▶ Dataset excerpts
--------------------------------

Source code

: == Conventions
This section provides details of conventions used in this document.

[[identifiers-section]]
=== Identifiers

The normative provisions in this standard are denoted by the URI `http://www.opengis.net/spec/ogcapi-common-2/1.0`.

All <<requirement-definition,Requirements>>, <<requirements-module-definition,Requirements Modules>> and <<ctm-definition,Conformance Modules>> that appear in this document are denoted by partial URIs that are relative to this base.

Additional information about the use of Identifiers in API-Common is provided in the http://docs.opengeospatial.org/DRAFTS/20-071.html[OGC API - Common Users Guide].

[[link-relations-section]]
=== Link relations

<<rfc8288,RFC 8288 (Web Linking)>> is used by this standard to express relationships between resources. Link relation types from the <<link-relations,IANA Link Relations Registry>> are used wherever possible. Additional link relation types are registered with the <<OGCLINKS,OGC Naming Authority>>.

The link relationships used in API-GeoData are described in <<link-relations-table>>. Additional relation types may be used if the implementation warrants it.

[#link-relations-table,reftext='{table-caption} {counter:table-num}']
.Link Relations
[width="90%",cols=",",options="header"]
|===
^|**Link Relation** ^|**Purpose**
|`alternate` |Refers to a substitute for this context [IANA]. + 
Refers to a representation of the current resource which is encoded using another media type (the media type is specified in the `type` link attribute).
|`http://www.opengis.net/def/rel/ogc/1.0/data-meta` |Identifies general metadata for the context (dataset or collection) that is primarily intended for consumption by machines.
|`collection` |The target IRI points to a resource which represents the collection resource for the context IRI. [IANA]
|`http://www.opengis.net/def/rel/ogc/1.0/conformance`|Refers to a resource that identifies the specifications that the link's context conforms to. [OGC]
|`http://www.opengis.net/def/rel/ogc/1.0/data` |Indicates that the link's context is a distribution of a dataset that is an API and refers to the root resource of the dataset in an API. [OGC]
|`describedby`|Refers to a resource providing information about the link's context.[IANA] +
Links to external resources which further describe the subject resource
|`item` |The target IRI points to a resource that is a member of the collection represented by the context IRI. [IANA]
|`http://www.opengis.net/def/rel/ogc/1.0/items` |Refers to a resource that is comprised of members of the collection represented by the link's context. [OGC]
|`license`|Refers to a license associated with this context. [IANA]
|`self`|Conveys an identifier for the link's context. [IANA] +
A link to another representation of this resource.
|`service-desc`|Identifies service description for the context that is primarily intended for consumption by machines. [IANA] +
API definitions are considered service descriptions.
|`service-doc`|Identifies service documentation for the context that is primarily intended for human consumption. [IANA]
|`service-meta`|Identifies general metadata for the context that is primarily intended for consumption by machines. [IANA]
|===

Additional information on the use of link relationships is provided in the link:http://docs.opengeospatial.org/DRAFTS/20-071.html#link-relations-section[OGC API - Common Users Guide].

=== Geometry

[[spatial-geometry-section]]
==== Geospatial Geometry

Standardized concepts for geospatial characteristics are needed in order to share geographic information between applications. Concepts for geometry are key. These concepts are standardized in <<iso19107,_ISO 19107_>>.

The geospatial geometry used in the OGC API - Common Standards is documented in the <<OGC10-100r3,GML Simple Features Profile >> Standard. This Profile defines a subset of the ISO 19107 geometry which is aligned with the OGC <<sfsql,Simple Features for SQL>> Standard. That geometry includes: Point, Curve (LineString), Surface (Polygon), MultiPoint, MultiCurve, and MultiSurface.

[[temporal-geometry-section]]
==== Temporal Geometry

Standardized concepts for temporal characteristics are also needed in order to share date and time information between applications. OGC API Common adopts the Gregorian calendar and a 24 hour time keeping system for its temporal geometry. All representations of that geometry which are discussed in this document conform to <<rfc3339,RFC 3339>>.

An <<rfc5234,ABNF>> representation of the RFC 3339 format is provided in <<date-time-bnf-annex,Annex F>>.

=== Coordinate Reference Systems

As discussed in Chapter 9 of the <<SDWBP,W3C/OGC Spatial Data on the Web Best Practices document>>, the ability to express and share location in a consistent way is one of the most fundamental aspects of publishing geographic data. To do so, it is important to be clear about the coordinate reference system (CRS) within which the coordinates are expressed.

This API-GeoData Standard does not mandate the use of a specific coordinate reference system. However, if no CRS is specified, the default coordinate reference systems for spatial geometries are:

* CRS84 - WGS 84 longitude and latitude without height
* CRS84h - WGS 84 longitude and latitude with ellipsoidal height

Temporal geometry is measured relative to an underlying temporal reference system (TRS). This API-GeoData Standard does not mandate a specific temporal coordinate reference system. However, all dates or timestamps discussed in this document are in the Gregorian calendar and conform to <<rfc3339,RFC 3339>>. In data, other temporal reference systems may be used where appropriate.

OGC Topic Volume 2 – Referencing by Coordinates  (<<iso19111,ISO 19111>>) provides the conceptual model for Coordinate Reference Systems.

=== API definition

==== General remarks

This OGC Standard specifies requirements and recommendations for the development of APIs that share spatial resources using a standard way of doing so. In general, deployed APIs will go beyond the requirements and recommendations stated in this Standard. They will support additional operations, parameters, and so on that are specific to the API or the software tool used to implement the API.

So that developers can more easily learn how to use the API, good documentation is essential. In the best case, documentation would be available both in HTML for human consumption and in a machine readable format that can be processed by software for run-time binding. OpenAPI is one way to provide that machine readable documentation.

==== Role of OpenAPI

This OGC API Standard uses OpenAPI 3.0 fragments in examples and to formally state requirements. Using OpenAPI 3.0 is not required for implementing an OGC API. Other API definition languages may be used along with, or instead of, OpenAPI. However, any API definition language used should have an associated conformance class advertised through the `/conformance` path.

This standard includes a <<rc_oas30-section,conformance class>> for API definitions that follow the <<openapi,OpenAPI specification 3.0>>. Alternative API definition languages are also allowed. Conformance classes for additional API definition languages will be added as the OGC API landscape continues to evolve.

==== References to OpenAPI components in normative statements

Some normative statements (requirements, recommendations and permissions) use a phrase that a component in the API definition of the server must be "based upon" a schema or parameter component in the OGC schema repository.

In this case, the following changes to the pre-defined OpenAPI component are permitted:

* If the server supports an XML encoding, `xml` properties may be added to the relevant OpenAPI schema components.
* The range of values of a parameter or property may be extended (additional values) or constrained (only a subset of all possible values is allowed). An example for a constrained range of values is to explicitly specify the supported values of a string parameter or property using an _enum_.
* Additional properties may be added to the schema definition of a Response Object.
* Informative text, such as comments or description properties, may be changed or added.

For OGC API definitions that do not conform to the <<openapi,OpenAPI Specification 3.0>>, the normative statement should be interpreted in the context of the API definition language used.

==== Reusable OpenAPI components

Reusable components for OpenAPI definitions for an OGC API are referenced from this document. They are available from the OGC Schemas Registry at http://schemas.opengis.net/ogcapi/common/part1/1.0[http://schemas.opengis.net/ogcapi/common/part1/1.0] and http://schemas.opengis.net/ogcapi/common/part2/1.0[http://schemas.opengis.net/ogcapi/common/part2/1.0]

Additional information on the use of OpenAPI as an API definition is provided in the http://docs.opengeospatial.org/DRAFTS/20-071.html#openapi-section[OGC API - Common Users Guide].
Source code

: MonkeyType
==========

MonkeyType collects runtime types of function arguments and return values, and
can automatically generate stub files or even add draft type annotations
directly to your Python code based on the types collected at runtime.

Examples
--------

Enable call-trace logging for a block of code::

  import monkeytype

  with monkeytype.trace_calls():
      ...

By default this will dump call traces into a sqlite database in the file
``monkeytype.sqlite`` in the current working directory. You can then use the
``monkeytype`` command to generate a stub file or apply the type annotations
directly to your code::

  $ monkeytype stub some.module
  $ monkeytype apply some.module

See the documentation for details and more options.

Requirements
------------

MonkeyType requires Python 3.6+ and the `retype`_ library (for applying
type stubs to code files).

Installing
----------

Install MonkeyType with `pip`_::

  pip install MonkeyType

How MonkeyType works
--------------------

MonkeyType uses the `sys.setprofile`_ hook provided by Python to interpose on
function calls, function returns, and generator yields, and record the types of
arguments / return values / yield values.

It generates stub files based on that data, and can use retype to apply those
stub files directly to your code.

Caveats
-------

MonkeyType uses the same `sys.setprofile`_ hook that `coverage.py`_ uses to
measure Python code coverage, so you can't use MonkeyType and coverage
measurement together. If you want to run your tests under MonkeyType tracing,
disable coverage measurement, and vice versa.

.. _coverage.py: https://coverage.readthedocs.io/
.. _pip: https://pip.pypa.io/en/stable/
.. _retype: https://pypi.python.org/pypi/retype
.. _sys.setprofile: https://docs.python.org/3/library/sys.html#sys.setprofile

--------------------------------

▶ What the task asks
Starting at the line with "measurement together. If", copy each line through the end of the data, both ends included, and give nothing else.

▶ Answer section
measurement together. If you want to run your tests under MonkeyType tracing,
disable coverage measurement, and vice versa.

.. _coverage.py: https://coverage.readthedocs.io/
.. _pip: https://pip.pypa.io/en/stable/
.. _retype: https://pypi.python.org/pypi/retype
.. _sys.setprofile: https://docs.python.org/3/library/sys.html#sys.setprofile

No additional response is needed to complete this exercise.